Makna ayat ini, antara lain, Dan Allah menciptakan kamu dari tanah kemudian dari air mani, kemudian Dia menjadikan kamu berpasangan (laki-laki dan perempuan). Dan tidak ada seorang perempuanpun mengandung dan tidak (pula) melahirkan melainkan dengan sepengetahuan Nya. …dst. Melalui ayat ini, sekali lagi, Allah س menegaskan kisah penciptaan manusia; selain itu, Dia menegaskan, atas ijin Nya saja seorang ibu melahirkan bayinya. Ketika dalam kandungan, si ibu semakin mengalami kondisi lemah seiring dengan bertambahnya usia kandungan; hal ini difirmankan dalam QS Luqman (31):14. Selanjutnya, proses melahirkan, bukan hal yang mudah; setiap ibu dipastikan mengalami kesakitan, walau dilalui dengan cara cesar; gambaran dalam Al Quran dikisahkan melalui proses kelahiran Nabi Isa ع sebagaimana tercantum dalam QS Maryam (9):23 dengan firman Nya,

فَأَجَاءهَا الْمَخَاضُ إِلَى جِذْعِ النَّخْلَةِ قَالَتْ يَا لَيْتَنِي مِتُّ قَبْلَ هَذَا وَكُنتُ نَسْياً مَّنسِيّاً ﴿٢٣

Artinya, Maka rasa sakit akan melahirkan anak memaksa ia (Maryam, bersandar) pada pangkal pohon kurma, ia berkata: “Aduhai, alangkah baiknya aku mati sebelum ini, dan aku menjadi sesuatu yang tidak berarti, lagi dilupakan”. Melalui ayat ini dikisahkan, betapa Maryam ingin rasanya mati saja, daripada mengalami sakit ketika melahirkan. Kisah ini memberi tuntunan, betapa seorang ibu memikul beban berat dalam meneruskan keturunan”; berhenti sejenak.

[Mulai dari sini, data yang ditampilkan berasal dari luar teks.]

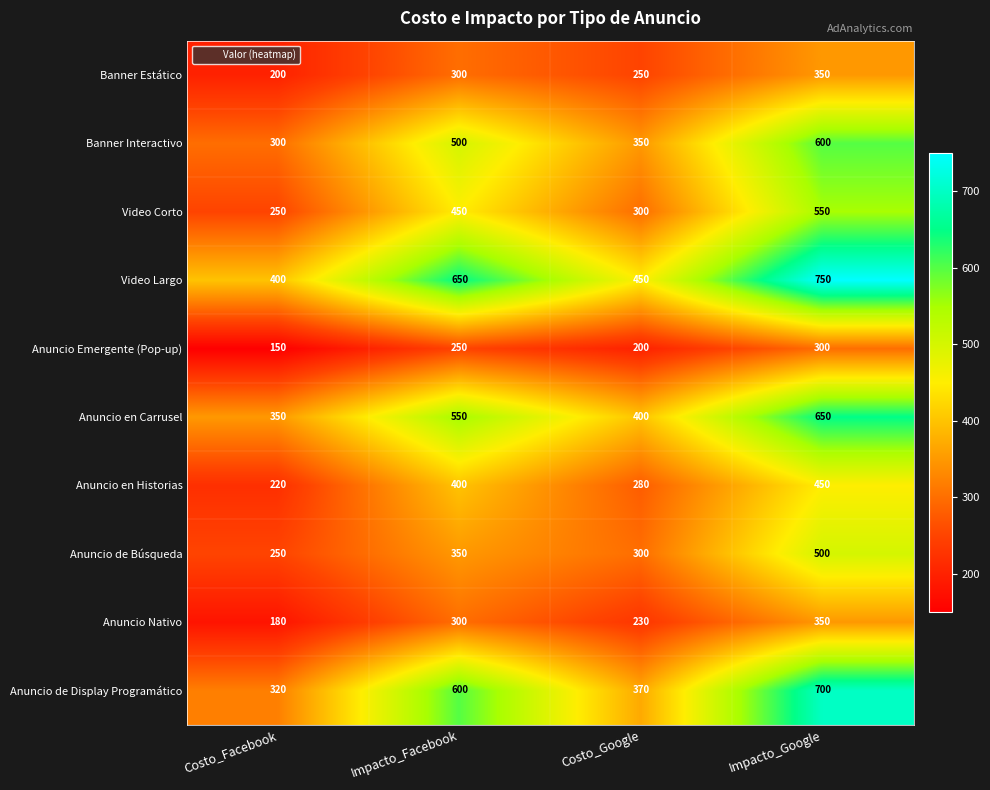

Which category has the lowest value in the Anuncio Emergente (Pop-up) series?

Costo_Facebook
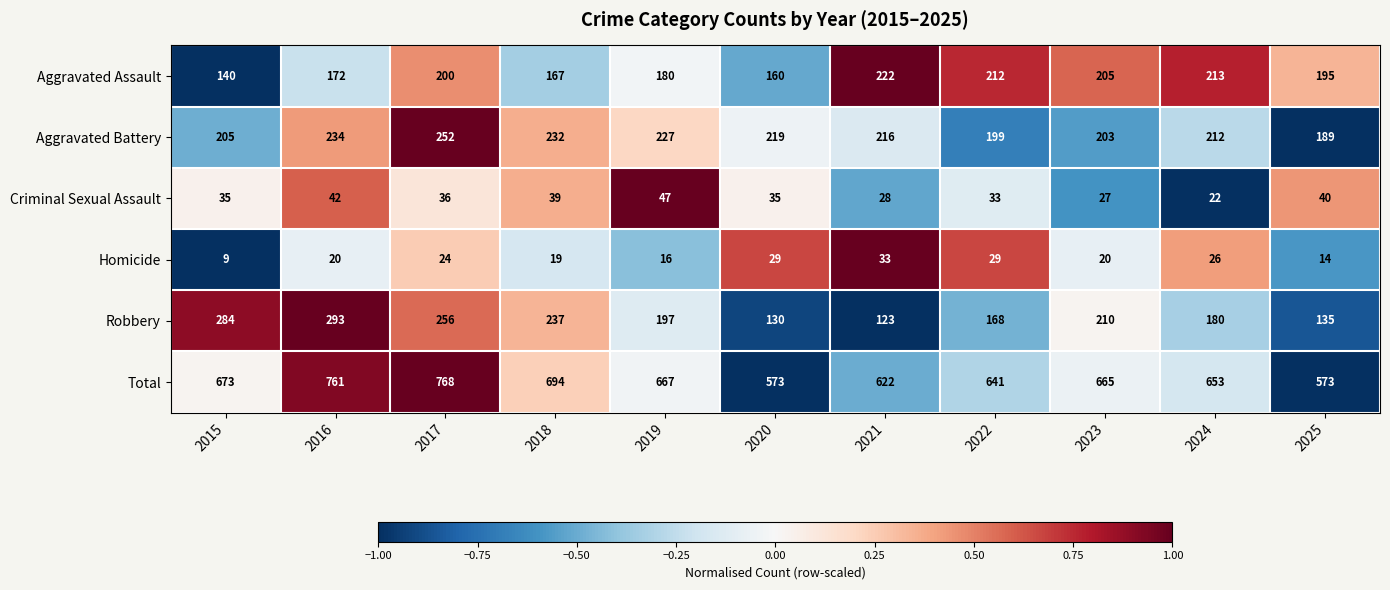

Is it true that Total equals 573 at 2020?

True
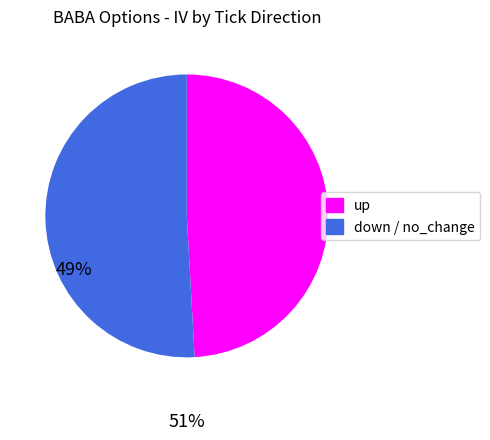

Does any single category account for the majority?

Yes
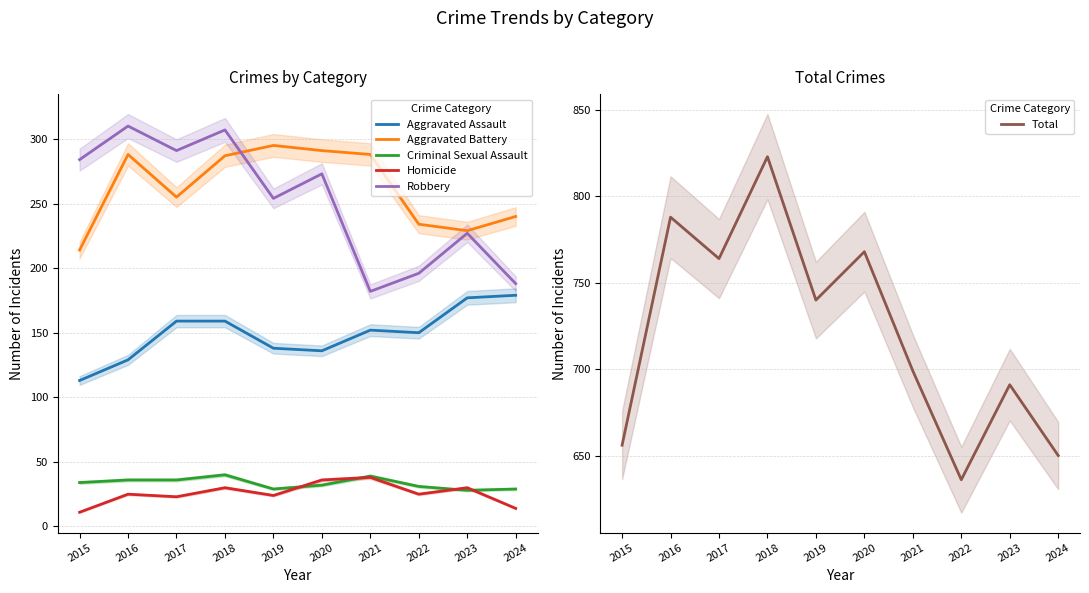

Where is the first local maximum for Robbery?

2016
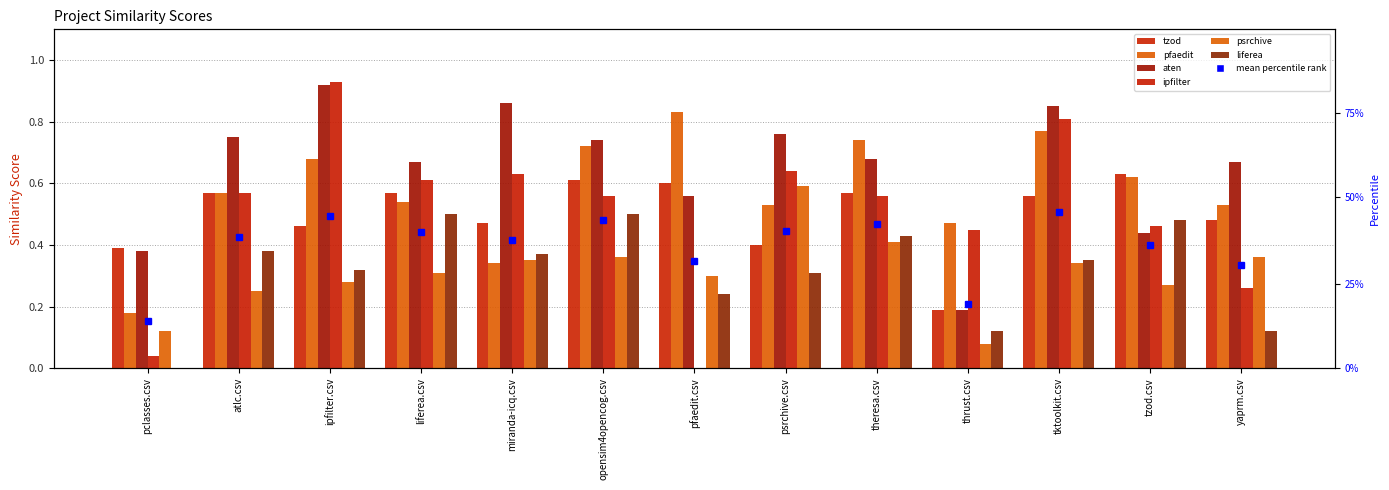

How many bars are there in each group?

6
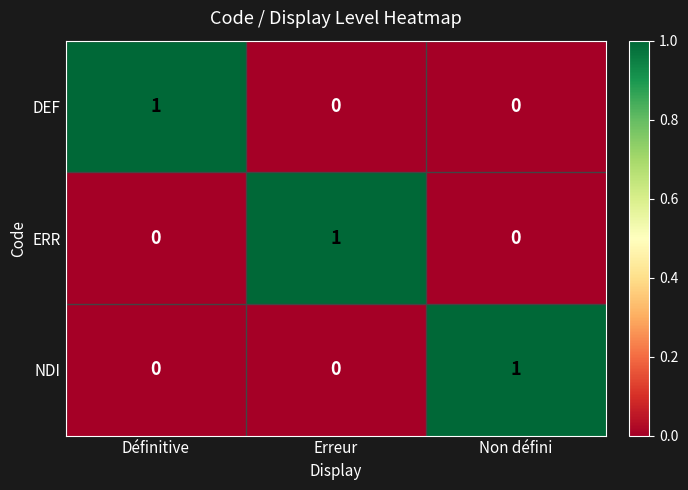

Which category has the highest value in the DEF series?

Définitive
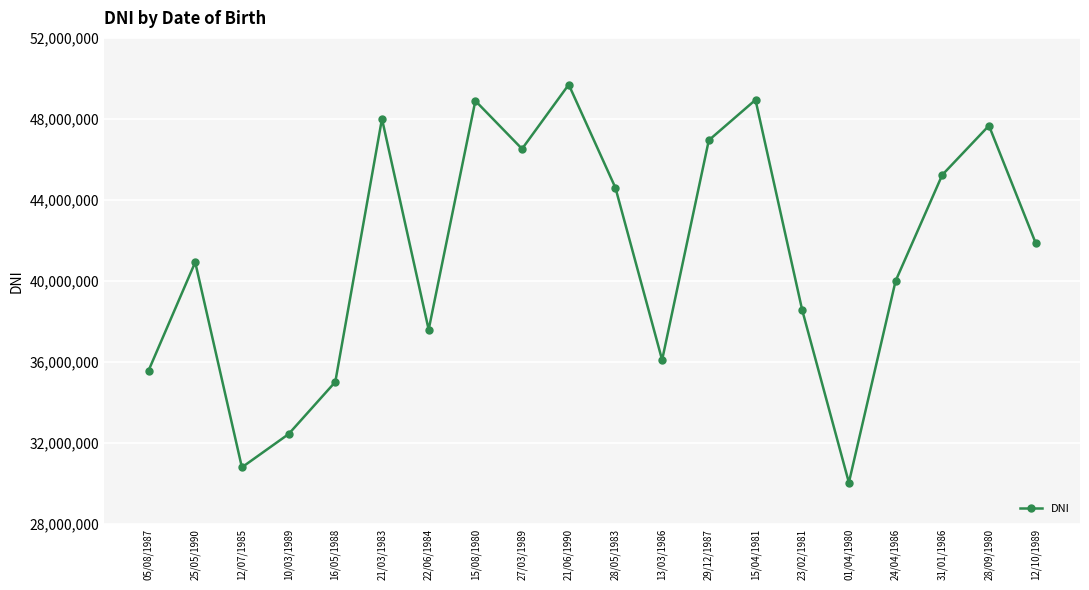

What is the average value?

41265847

Lalu diteruskan, “Bagi bayi, kelahiran menandai dua peristiwa penting; pertama, si bayi mengakhiri kehidupan dalam kandungan; yang kedua, si bayi mulai mengemban tugas sebagai khalifah di muka bumi. Marilah kita menjalani hidup ini, sebagai khalifah”. Seusai berkata begitu, Banas mengakhiri tausiah, disertai dengan lantunan doa, semoga Allah س selalu menambahkan barakah Nya kepada setiap umat Nya, terlebih lagi kepada mereka yang senang bertaklim.